My experience with relational databases has been that if you denormalize the data, you cannot rely on it reflecting any further changes. You can try to write your code so that it maintains the denormalized view whenever updates are made to the normalized data, but those efforts will almost certainly fail. This is especially true over time, when the original developer moves off the project and somebody new who doesn’t understand all of the denormalized structures is assigned to the project. The result is … well, it’s not pretty. I’ve never seen a case in which trying to maintain two separate views of a database worked well over the long term. Don’t try it!

Where relational databases are concerned, your best bet is to design your database so that you can update and query it efficiently. If it’s still too slow after you’re sure that your design is as good as it can be, then you throw hardware at the problem: more memory, a faster processor, faster drives, or a distributed databse.

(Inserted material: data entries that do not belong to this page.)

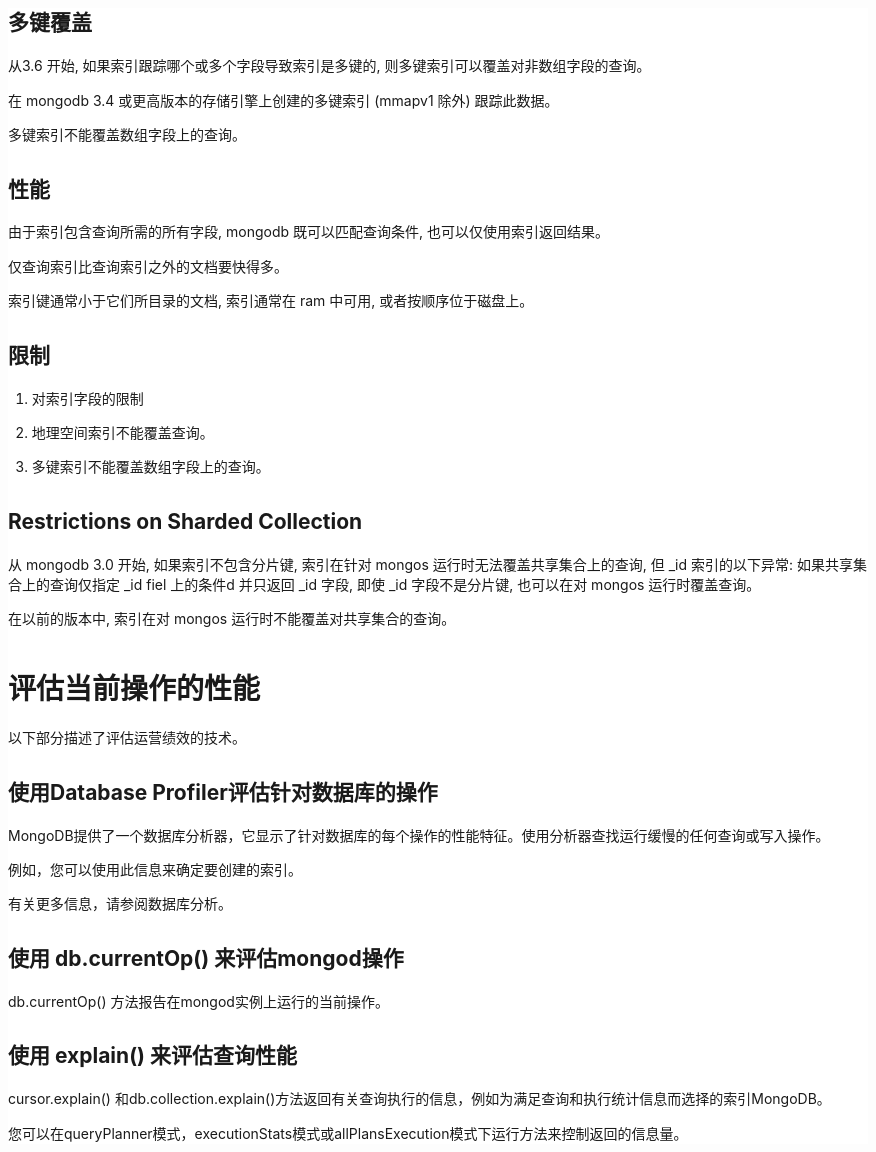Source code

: ## 多键覆盖

从3.6 开始, 如果索引跟踪哪个或多个字段导致索引是多键的, 则多键索引可以覆盖对非数组字段的查询。

在 mongodb 3.4 或更高版本的存储引擎上创建的多键索引 (mmapv1 除外) 跟踪此数据。

多键索引不能覆盖数组字段上的查询。

## 性能

由于索引包含查询所需的所有字段, mongodb 既可以匹配查询条件, 也可以仅使用索引返回结果。

仅查询索引比查询索引之外的文档要快得多。

索引键通常小于它们所目录的文档, 索引通常在 ram 中可用, 或者按顺序位于磁盘上。

## 限制

1. 对索引字段的限制

2. 地理空间索引不能覆盖查询。

3. 多键索引不能覆盖数组字段上的查询。

## Restrictions on Sharded Collection

从 mongodb 3.0 开始, 如果索引不包含分片键, 索引在针对 mongos 运行时无法覆盖共享集合上的查询, 但 _id 索引的以下异常: 如果共享集合上的查询仅指定 _id fiel 上的条件d 并只返回 _id 字段, 即使 _id 字段不是分片键, 也可以在对 mongos 运行时覆盖查询。

在以前的版本中, 索引在对 mongos 运行时不能覆盖对共享集合的查询。


# 评估当前操作的性能

以下部分描述了评估运营绩效的技术。

## 使用Database Profiler评估针对数据库的操作

MongoDB提供了一个数据库分析器，它显示了针对数据库的每个操作的性能特征。使用分析器查找运行缓慢的任何查询或写入操作。

例如，您可以使用此信息来确定要创建的索引。

有关更多信息，请参阅数据库分析。

## 使用 db.currentOp() 来评估mongod操作

db.currentOp() 方法报告在mongod实例上运行的当前操作。

## 使用 explain() 来评估查询性能

cursor.explain() 和db.collection.explain()方法返回有关查询执行的信息，例如为满足查询和执行统计信息而选择的索引MongoDB。

您可以在queryPlanner模式，executionStats模式或allPlansExecution模式下运行方法来控制返回的信息量。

Note that I’m not necessarily advocating a fully normalized database design. There are very good and compelling reasons to design your database to be partially denormalized. What I’m arguing against is maintaining a denormalized view in addition to a fully normalized view. I know that it’s possible with triggers and other such database machinery. It can even be done well if you fully understand the ramifications of what you’re doing and if you are meticulous in adding and maintaining your triggers. I’ve found, though, that most development teams are incapable of that level of attention to detail.

Segal’s Law states, “A man with a watch knows what time it is. A man with two watches is never sure.” The same holds true when you have more than one source of Truth in your system. You have to understand that, unless you’re querying the Authority, the data you get back will be, at best, slightly out of date. At worst, it will be so wildly out of date that it’s just plain wrong.